Boundary Dam is CCS's first big success story, and more must follow. The International Energy Agency (IEA) says that, to have a 50 per cent chance of avoiding 2 °C of global warming, which is probably too dangerous to adapt to, the energy sector can only emit 884 gigatonnes of CO2 between 2013 and 2050 (Redrawing the Climate-Energy Map, 2013). Burning proven reserves of coal, oil and gas would release 2860 Gt. So we must leave two-thirds in the ground (Technology Roadmap: Carbon Capture and Storage, 2013).emphasis added
Here's the rub: the IEA says we will build enough power plants by 2020 to burn our budget by 2050. "Climate change mitigation can and should start by lowering consumption and increasing energy efficiency," says Ruben Juanes of the Massachusetts Institute of Technology. "But the reality is that fossil fuels will continue to dominate the world's primary power for decades to come."

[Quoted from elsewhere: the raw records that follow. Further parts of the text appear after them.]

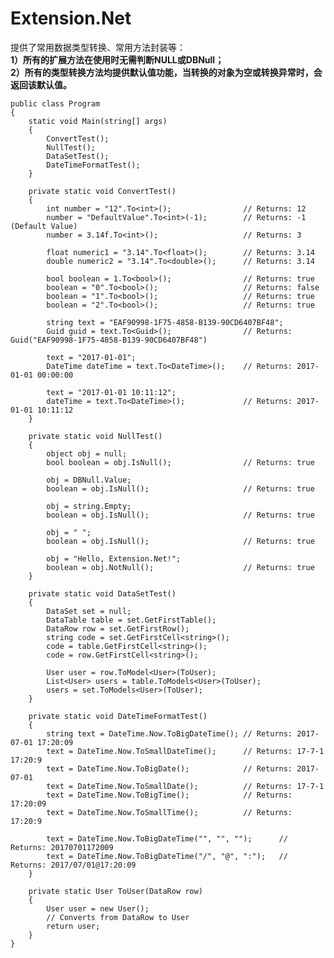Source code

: # Extension.Net
提供了常用数据类型转换、常用方法封装等：  
**1）所有的扩展方法在使用时无需判断NULL或DBNull；  
2）所有的类型转换方法均提供默认值功能，当转换的对象为空或转换异常时，会返回该默认值。**

    public class Program
    {
        static void Main(string[] args)
        {
            ConvertTest();
            NullTest();
            DataSetTest();
            DateTimeFormatTest();
        }

        private static void ConvertTest()
        {
            int number = "12".To<int>();                // Returns: 12
            number = "DefaultValue".To<int>(-1);        // Returns: -1 (Default Value)
            number = 3.14f.To<int>();                   // Returns: 3

            float numeric1 = "3.14".To<float>();        // Returns: 3.14
            double numeric2 = "3.14".To<double>();      // Returns: 3.14

            bool boolean = 1.To<bool>();                // Returns: true
            boolean = "0".To<bool>();                   // Returns: false
            boolean = "1".To<bool>();                   // Returns: true
            boolean = "2".To<bool>();                   // Returns: true

            string text = "EAF90998-1F75-4858-B139-90CD6407BF48";
            Guid guid = text.To<Guid>();                // Returns: Guid("EAF90998-1F75-4858-B139-90CD6407BF48")

            text = "2017-01-01";
            DateTime dateTime = text.To<DateTime>();    // Returns: 2017-01-01 00:00:00

            text = "2017-01-01 10:11:12";
            dateTime = text.To<DateTime>();             // Returns: 2017-01-01 10:11:12
        }

        private static void NullTest()
        {
            object obj = null;
            bool boolean = obj.IsNull();                // Returns: true

            obj = DBNull.Value;
            boolean = obj.IsNull();                     // Returns: true

            obj = string.Empty;
            boolean = obj.IsNull();                     // Returns: true

            obj = " ";
            boolean = obj.IsNull();                     // Returns: true

            obj = "Hello, Extension.Net!";
            boolean = obj.NotNull();                    // Returns: true
        }

        private static void DataSetTest()
        {
            DataSet set = null;
            DataTable table = set.GetFirstTable();
            DataRow row = set.GetFirstRow();
            string code = set.GetFirstCell<string>();
            code = table.GetFirstCell<string>();
            code = row.GetFirstCell<string>();

            User user = row.ToModel<User>(ToUser);
            List<User> users = table.ToModels<User>(ToUser);
            users = set.ToModels<User>(ToUser);
        }

        private static void DateTimeFormatTest()
        {
            string text = DateTime.Now.ToBigDateTime(); // Returns: 2017-07-01 17:20:09
            text = DateTime.Now.ToSmallDateTime();      // Returns: 17-7-1 17:20:9
            text = DateTime.Now.ToBigDate();            // Returns: 2017-07-01
            text = DateTime.Now.ToSmallDate();          // Returns: 17-7-1
            text = DateTime.Now.ToBigTime();            // Returns: 17:20:09
            text = DateTime.Now.ToSmallTime();          // Returns: 17:20:9

            text = DateTime.Now.ToBigDateTime("", "", "");      // Returns: 20170701172009
            text = DateTime.Now.ToBigDateTime("/", "@", ":");   // Returns: 2017/07/01@17:20:09
        }

        private static User ToUser(DataRow row)
        {
            User user = new User();
            // Converts from DataRow to User
            return user;
        }
    }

Following the money is important as well.
The big hurdle for CCS is money. Adding chemical scrubbers to a power station uses about 20 per cent of its power output. Power companies are unlikely to pay that hefty cost without incentives.A few caveats that should be considered. 90% capture is far better than no capture at all, but if this makes zero carbon energy sources less competitive and drives them out of the market, that's not good. It remains to be seen how efficient the capture process will be in actual production too, and what other complications follow from it. (How long does the capture solvent last, what does disposing of it entail, etc.) The loss in efficiency from the capture process means that much more coal will need to be burned to make up the difference.
For now the cost of electricity from a CCS power plant is higher than normal fossil fuels but close to wind energy, says Haszeldine. The most pricey bit is reheating the solvent to release captured CO2. Researchers are now looking into scrubbing reactions that use less energy. If that works, power plants could use residual heat alone to drive the reaction.

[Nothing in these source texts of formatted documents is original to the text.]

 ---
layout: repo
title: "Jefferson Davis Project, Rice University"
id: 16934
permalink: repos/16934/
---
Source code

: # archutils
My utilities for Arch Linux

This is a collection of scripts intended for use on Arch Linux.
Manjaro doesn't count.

Can this process be adapted to existing plants, or is it more effective to incorporate it into new construction. If it does spur new construction, each new plant extends the use of coal for the lifetime of that plant. What about natural gas? The rush to obtain natural gas by fracking and convert coal plants to burning it because of price and emission advantages is well underway. So here's a question: can the same capture technology be adapted to plants burning natural gas? If so, will it increase the pressure to expand fracking?
Further, there's the time factor. It's going to take years to prove the capture technology and make it something other than experimental. Do we have that time? If we adopt it around the world, is there going to be enough capacity to store all that CO2?
CO2 is not the only problem with coal, though it is a huge one. Extracting coal from the ground, processing it, transporting it, the ash residue from burning it - all of these things impose non-trivial burdens on the planet. If carbon capture and sequestration (CCS) makes it possible to burn coal for power with lessened effects on Global Warming and Climate Change, we will still be stuck with those other environmental costs.
In an ideal world, we should be insisting that if CCS technology is available and works, it should be used as widely as possible. BUT… only as long as it takes to phase out burning coal and other fossil fuels. In the world we have, let's take the good news with a grain of salt and remember we still have along way to go.